▸ Your objective: In the material below, the lines containing the word "submission" are required; copy each of them.
╔══
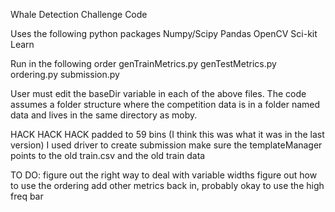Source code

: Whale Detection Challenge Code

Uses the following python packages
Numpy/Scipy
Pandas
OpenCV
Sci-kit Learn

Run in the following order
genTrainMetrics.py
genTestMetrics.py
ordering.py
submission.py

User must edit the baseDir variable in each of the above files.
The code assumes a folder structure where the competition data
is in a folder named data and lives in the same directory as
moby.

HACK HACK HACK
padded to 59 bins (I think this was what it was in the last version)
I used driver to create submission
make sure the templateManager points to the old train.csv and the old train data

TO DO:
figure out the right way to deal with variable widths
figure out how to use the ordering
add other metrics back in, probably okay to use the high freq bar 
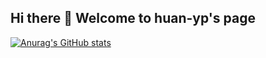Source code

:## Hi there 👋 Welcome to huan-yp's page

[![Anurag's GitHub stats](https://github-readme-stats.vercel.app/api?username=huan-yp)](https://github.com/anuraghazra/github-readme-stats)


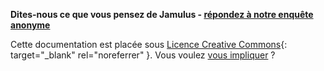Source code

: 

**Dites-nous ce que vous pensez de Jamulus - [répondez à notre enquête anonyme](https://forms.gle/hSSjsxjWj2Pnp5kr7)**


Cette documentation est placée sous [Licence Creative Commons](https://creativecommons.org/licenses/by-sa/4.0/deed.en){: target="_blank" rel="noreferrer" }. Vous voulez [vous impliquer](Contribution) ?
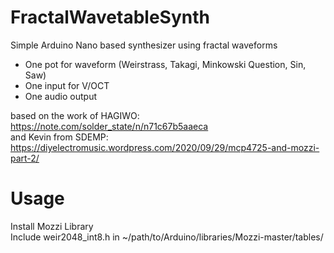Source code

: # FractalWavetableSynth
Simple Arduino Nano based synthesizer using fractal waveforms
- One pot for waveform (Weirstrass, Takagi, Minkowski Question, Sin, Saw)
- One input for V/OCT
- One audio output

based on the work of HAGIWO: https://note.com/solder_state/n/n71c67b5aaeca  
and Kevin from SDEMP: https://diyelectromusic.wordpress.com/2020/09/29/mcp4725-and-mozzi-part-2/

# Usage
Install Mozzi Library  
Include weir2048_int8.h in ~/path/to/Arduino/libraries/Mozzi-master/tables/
╚══
▸ Solution to the exercise:
submission.py
I used driver to create submission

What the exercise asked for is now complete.